FCC-ee optics tuning WG meeting
Rogelio and Jacqueline reported on the news and the requests from the FCC week, the SAC meeting and the last FCC-ee design meeting. This is reflected in the slides in the first entry of the agenda.
Elaf Musaf, Tuning with SR
Adding SR worked nicely and DA is well recovered for 10 seeds! Without crab sextupoles the DA is better but vertical emittance is larger. This needs to be checked. Simone confirms that horizontal dispersion correction is harder and that the tails of the emittance are long with few seeds with very bad emittance. Either decide that getting 90% of the seeds successful is sufficient.

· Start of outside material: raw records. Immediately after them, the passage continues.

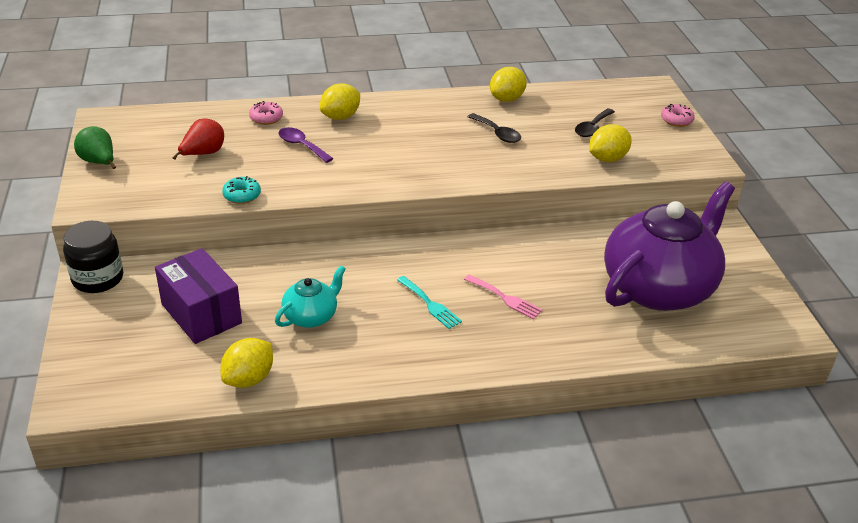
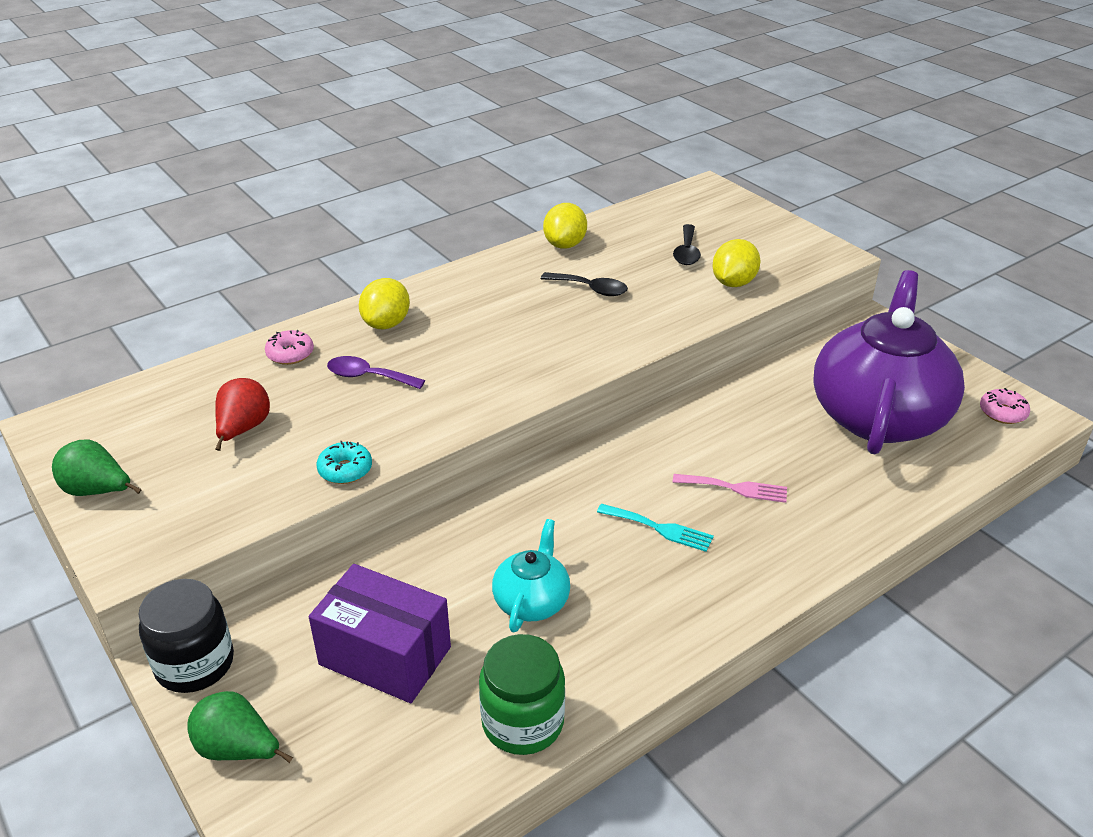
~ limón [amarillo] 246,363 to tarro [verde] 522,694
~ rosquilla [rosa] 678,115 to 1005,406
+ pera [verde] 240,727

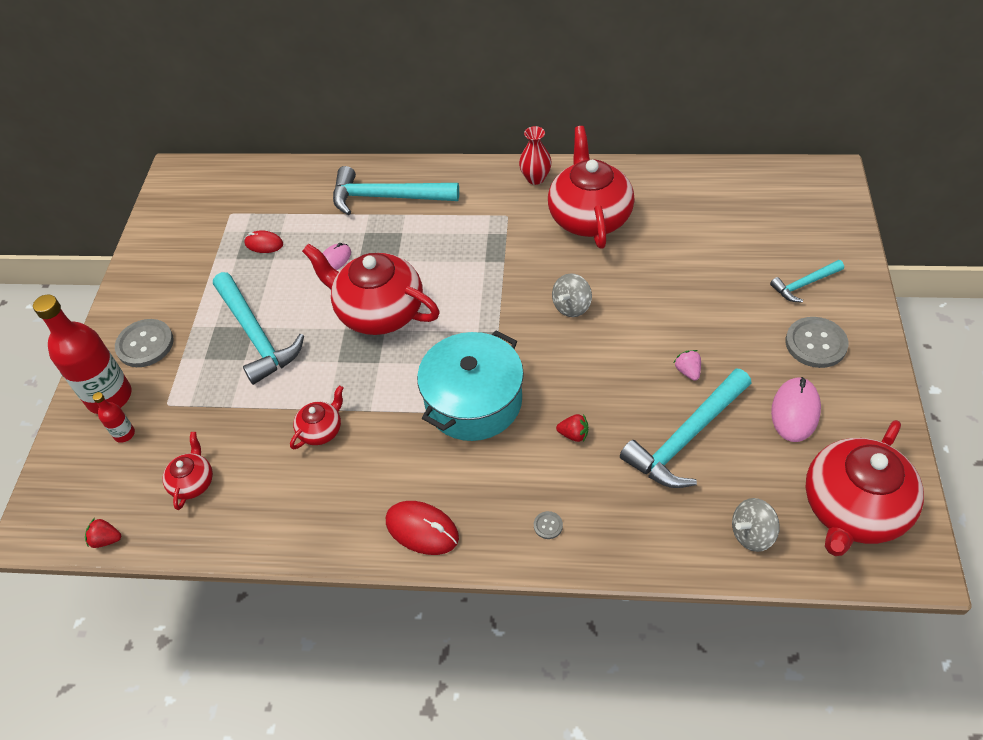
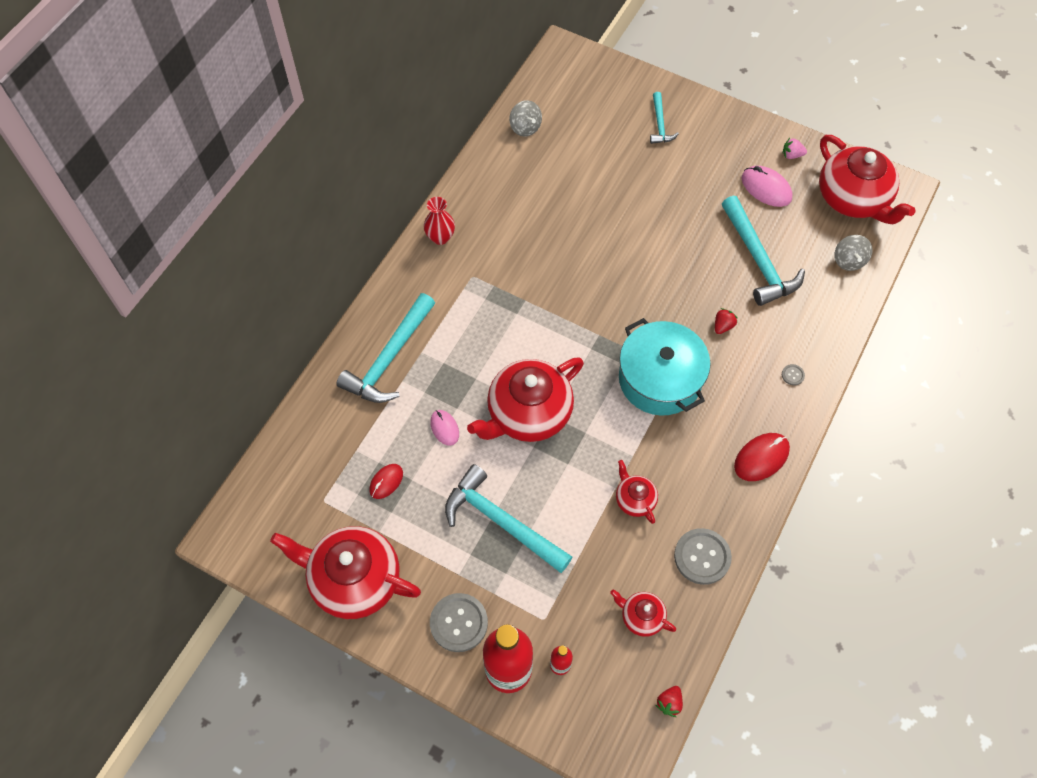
~ martillo [turquesa] 258,328 = 508,518 135 degrees counterclockwise
~ tetera [rojo] 591,187 to 345,572
~ peonza [gris] 572,295 to 525,118
~ fresa [rosa] 687,365 to 795,148
~ botón [gris] 817,342 to 703,556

Yi Wu, Polarization with errors
Seeds with low polarization need to be recomputed with tracking as formula could be wrong. Polarization seems still good up to 100 um as Jorg argued that having 60% polarization should not change the polarization time to reach 5-10% (this would be interesting for a future presentation).
A major source of closed orbit search failure is the BPM misalignments (one has to use ealign, DX, DY; and twiss, CENTRE), with 50% of seeds failing to find closed-orbit. Rogelio recommended to attach BPMs to sextupoles instead of to quadrupoles (Elaf did not align BPMs according to quads, she might suffer from this too).

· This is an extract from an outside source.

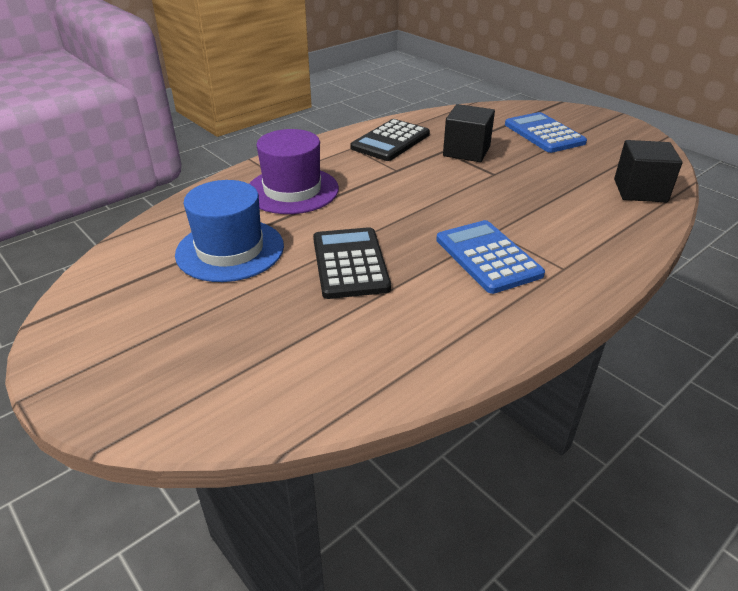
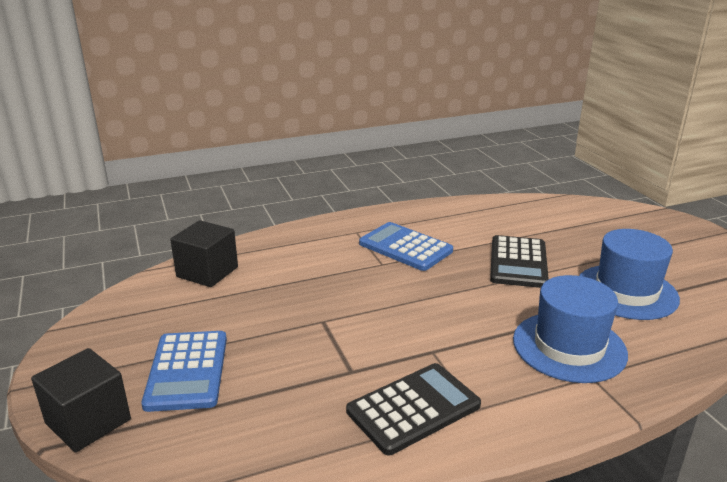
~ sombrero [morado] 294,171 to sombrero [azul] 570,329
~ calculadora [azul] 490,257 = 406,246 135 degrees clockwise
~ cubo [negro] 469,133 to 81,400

Spin tune shifts larger than target are seen for 50um or larger misalignments. Maybe further corrections will improve results -> Try to get lattices after tuning from Simone or Elaf.
Christian Goffing, BBA in SuperKEKB and FCCee
BBA techniques are applied to SuperKEKB data reaching resolution of about 50um in H and 3um in V (5 methods are tested). Adding extra 1um BPM uncertainty implies 50um uncertainty in V. The SuperKEKB technique seems to be the best so could not be improved. Rogelio recalls that the improvement proposed by Xiaobiao was to project the measured orbit to the expected orbit from the quadrupole misliagnment in the model. This filters BPM noise and should improve the result.
Patrick Hunchack, Chromaticity studies
GHC lattice has larger high order chromatic terms than LCC up to 5th order. Also the variation over working point scans is greater in GHC, while LCC is less impacted by tune changes. LCC chromaticities remain more or less unchanged even when using the resonance enhancing working point (0.2, 0.3). A fitting artefact could be the reason for larger values at .148 horizontal tune in GHC, which will be investigated. Future studies include amplitude detuning over various working points and the impact of linear chromaticity correction on higher orders.